Was this a compliment or an insult? He couldn't quite tell, good, bad, good-bad-good . . . ? He rose, smiled, abandoned the idea of asking her about the estate law session, bid her a polite good night, and fled in ignominy.


Ekaterin made an early start the following morning to meet her aunt inbound from Barrayar. The ferry from Komarr to the wormhole jump station broke orbit before noon Solstice time. Ekaterin settled into her private sleeper-cell aboard the ferry with a contented, guilty sigh.

It was just like Uncle Vorthys to have provided this comfort for her; he did nothing by halves. No artificial shortages, she could almost hear him enthusiastically booming, though he usually recited that slogan in reference to desserts. So what if she could stand in the middle of the cabinette and touch both walls. She was glad not to be rubbing shoulders with the crowds in the economy seats as she had done on her first passage, even if it was only an eight-hour flight from Komarr orbit to jump station dock. She had sat then between Tien and Nikki at the climax of a seven-day passage from Barrayar, and been hard-pressed to name which of them had been more tired, tense, and cranky, including herself.

If only she'd accepted Venier's proposal, she wouldn't be facing a repeat of that wearing journey, a point in his favor Vennie could not have guessed at. Just as well. She thought of his unexpected offer last night in her kitchen, and her lips twisted in remembered embarrassment, amusement, and an odd little flash of anger. How had Venier ever got the idea that she was available? In wariness of Tien's irrational jealousy, she'd thought she had tamped out any possible come-on signal from her manner long ago. Or did she really look so pitiful that even a modest soul like Vennie could imagine himself her rescuer? If so, that surely wasn't his fault. Neither Venier's nor Vorkosigan's enthusiastic plans for her future education and employment were distasteful to her, indeed, they matched her own aspirations, and yet . . . both somehow implied, You can become a real person, but only if you play our game.

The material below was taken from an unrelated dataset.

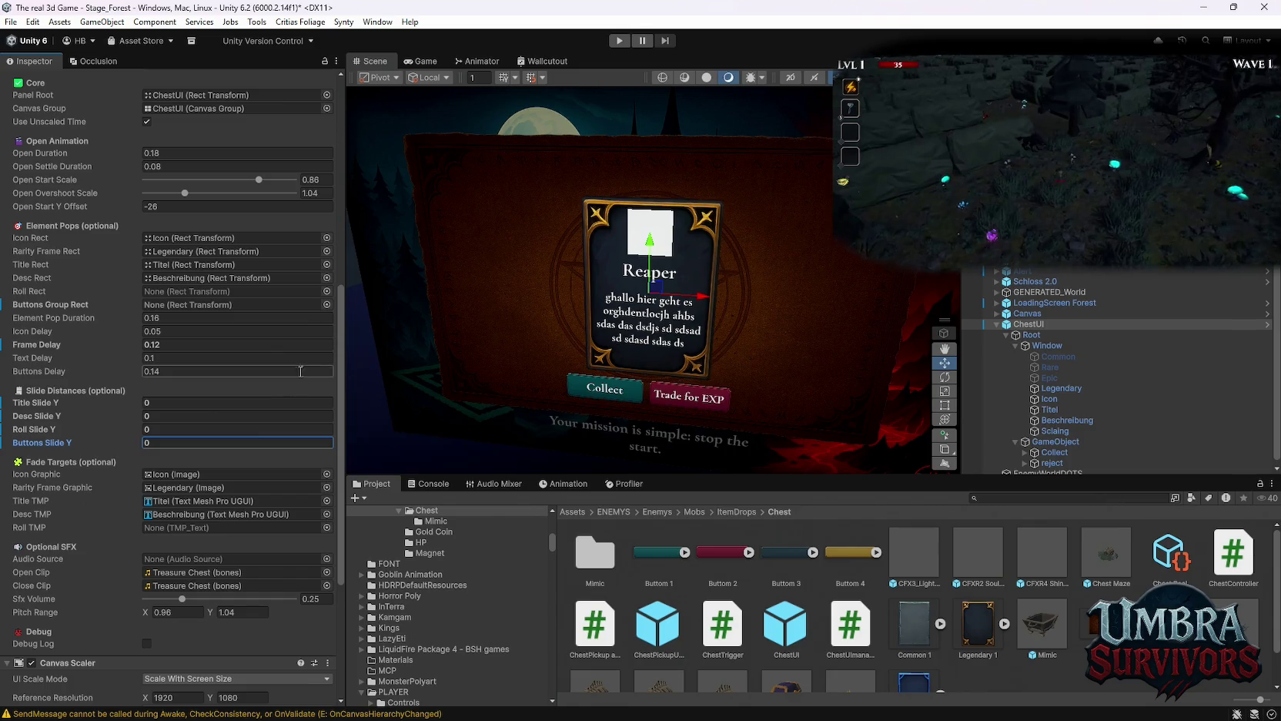
Reselect the ChestUI canvas and start play mode to test it.
{"action": "left_click", "coordinate": [11, 21]}
{"action": "left_click", "coordinate": [1037, 325]}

Why can't I be real where I am?

Drat it, she was not going to let this churning mess of emotions spoil her precious slice of solitude. She dug her reader out of her carry-on, arranged the generous allotment of cushions, and stretched out on the bunk. At a moment like this, he could really wonder why solitary confinement was considered such a severe punishment. Why, no one could get at you. She wriggled her toes, luxuriating.

The guilt was for Nikki, left ruthlessly behind with one of us school friends, putatively so that he would miss no classes, if, as Ekaterin sometimes felt, she really did do nothing of value all day long, why did she have to inconvenience so many people to take over her duties when she left? Something didn't add up. Not that Madame Vortorren, whose husband was an aide to the Imperial Counsellor's Serifosa Deputy, hadn't seemed cordially willing to help out the new widow. Nor was adding Nikki to her household any great strain on its resources– he had four children of her own, whom she somehow managed to feed, clothe, and direct amidst a general chaos which never seemed to ruffle her air of benign absent-mindedness. Madame Vortorren's children had learned early to be self-reliant, and was that so bad? Nikki had been fended off in his plea to accompany Ekaterin with the reminder that the ferry pilots had strict rules against allowing passengers on the flight deck, and anyway, it wasn't even a jumpship. In reality, Ekaterin looked forward to a private time to talk frankly with her aunt about her late life with Tien without Nikki overhearing every word. Her pent-up thoughts felt like an over-filled reservoir, churning in her head with no release.